D’autant que TEB s’est considérablement développée. Aujourd’hui l’entreprise bourguignonne, dirigée par Stéphane Bidault, le fils du fondateur, utilise l’intelligence artificielle. “En plus de la partie caméras de surveillance, nous proposons des serveurs informatiques de stockage et des logiciels de traitement d’images, dont certains s’appuient sur un algorithme d’Intelligence Artificielle développé par notre pôle d’ingénieurs”. Banco pour les clients qui peuvent alors connaître les flux de clients, les analyser et adapter leur marketing: “On peut connaître, par exemple, les heures et les zones de forte affluence, catégoriser les consommateurs selon leur genre ou leur âge, mesurer l’attractivité des affichages”, explique Baudoin de Bretagne.

L’intelligence artificielle analyse les données et les transforme en action, ce qui fait gagner du temps et de l’argent aux clients de TEB. “Si la caméra filme une file d’attente en caisse et que le logiciel est configuré pour identifier un encombrement, cela génère une notification auprès des personnes en charge de la gestion des caisses. Elles peuvent ainsi réagir en temps réel et ouvrir une autre caisse”. 

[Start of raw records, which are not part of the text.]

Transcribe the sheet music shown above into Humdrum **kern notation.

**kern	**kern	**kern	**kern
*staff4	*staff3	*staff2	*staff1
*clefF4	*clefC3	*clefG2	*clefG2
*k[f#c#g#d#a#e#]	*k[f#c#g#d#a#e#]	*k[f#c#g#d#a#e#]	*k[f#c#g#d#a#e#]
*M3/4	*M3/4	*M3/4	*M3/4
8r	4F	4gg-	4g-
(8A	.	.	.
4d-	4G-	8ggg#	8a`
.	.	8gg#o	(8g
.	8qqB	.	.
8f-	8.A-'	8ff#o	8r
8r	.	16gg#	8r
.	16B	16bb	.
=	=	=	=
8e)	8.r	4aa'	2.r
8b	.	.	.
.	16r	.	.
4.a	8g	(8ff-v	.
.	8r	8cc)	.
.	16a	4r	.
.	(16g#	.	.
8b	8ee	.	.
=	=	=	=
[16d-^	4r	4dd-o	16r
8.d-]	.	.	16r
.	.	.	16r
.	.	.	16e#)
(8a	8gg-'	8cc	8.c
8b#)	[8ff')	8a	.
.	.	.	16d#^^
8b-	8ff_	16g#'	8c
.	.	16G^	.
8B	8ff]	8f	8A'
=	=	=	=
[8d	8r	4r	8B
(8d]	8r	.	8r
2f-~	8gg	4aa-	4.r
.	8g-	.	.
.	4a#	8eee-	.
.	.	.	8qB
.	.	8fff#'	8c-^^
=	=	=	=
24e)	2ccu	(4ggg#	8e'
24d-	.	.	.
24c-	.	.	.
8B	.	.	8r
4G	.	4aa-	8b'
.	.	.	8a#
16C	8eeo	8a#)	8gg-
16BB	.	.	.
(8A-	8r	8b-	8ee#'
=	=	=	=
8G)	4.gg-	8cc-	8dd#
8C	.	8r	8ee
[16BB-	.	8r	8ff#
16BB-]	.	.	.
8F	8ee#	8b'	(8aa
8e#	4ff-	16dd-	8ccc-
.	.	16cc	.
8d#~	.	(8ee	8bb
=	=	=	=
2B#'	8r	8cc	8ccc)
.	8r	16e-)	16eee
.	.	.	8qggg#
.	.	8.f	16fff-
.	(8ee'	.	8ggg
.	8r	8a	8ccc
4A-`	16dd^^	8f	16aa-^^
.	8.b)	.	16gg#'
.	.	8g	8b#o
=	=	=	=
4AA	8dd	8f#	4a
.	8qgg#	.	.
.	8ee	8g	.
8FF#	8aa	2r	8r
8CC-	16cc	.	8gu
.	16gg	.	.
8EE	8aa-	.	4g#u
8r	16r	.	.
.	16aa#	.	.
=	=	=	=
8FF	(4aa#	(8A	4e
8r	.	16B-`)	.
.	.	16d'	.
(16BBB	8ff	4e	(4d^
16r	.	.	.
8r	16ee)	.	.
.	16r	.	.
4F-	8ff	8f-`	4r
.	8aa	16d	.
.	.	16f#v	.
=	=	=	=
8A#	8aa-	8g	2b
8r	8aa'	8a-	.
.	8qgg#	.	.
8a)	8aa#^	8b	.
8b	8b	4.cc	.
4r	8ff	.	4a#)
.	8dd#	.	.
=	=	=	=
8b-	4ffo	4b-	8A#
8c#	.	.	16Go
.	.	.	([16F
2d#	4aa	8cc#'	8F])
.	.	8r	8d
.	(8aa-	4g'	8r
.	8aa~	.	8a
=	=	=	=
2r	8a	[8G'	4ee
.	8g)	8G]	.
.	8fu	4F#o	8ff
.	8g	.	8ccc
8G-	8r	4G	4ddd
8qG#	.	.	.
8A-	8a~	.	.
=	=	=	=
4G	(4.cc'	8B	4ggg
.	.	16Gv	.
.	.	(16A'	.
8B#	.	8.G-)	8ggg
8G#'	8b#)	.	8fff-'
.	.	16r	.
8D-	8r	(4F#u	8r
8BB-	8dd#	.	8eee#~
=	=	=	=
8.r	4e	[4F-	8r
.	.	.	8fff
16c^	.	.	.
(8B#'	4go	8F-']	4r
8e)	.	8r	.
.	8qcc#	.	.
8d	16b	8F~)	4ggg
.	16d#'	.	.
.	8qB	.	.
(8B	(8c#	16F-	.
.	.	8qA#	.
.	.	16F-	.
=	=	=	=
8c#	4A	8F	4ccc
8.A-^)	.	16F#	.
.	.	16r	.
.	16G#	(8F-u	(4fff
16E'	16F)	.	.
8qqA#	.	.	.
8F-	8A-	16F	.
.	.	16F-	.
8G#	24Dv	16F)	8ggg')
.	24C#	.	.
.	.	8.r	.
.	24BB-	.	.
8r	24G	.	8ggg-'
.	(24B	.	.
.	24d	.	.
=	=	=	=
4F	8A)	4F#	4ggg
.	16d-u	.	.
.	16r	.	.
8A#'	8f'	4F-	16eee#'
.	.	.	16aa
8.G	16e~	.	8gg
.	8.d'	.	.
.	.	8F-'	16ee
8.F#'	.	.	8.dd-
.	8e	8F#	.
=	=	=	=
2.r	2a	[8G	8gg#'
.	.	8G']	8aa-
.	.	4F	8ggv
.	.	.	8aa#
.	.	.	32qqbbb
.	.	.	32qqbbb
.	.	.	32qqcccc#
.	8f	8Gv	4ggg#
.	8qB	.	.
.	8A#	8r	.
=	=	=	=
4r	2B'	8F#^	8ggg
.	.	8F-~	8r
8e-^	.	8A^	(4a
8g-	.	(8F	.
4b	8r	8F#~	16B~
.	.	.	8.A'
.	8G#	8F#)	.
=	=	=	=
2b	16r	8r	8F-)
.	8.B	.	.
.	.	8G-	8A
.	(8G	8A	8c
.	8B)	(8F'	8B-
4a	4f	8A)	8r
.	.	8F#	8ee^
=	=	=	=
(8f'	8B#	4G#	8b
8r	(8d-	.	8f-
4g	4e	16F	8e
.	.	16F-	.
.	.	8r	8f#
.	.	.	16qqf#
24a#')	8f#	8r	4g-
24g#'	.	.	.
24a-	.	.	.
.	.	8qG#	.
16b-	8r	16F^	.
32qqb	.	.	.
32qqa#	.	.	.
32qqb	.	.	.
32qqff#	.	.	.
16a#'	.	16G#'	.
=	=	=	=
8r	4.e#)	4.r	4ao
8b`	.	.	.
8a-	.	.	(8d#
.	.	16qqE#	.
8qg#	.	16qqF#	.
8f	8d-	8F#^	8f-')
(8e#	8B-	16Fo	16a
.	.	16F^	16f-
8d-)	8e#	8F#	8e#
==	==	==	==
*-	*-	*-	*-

Présent au Salon de la protection à la Nouvelle-Orléans, Baudoin de Bretagne a marqué des points auprès de grands noms de la distribution. Reste à concrétiser ce rêve américain: “On a un produit unique, copié mais jamais égalé, et qui a fait ses preuves. Nous l’améliorons de façon constante afin de bénéficier des derniers bonds technologiques. Il y a un vrai marché pour nous en Amérique du Nord”, explique Baudoin de Bretagne. Et pour TEB, le pari représente beaucoup: “Si les choses marchent bien ici, l’entreprise va basculer dans un autre univers puisque les Etats-Unis sont le premier marché mondial de la surveillance. Un grand distributeur qui signe avec nous, ça se mesure en dizaines de supermarchés“.

Aujourd’hui TEB a installé 1300 tubes caméra et 8000 enregistreurs numériques dans le monde et affiche un chiffre d’affaires de 22 millions d’euros.

Si le rêve américain de l’entreprise bourguignonne se confirme, Baudoin de Bretagne devra recruter du personnel local, des commerciaux, des techniciens. “”Il faudra penser à produire l’ensemble du système ici, et former des installateurs“. La R&D elle restera en Bourgogne. TEB réussit à attirer là-bas des ingénieurs aux compétences rares attirés par le challenge des innovations lancées par la PME. Et peut-être un peu les vignes.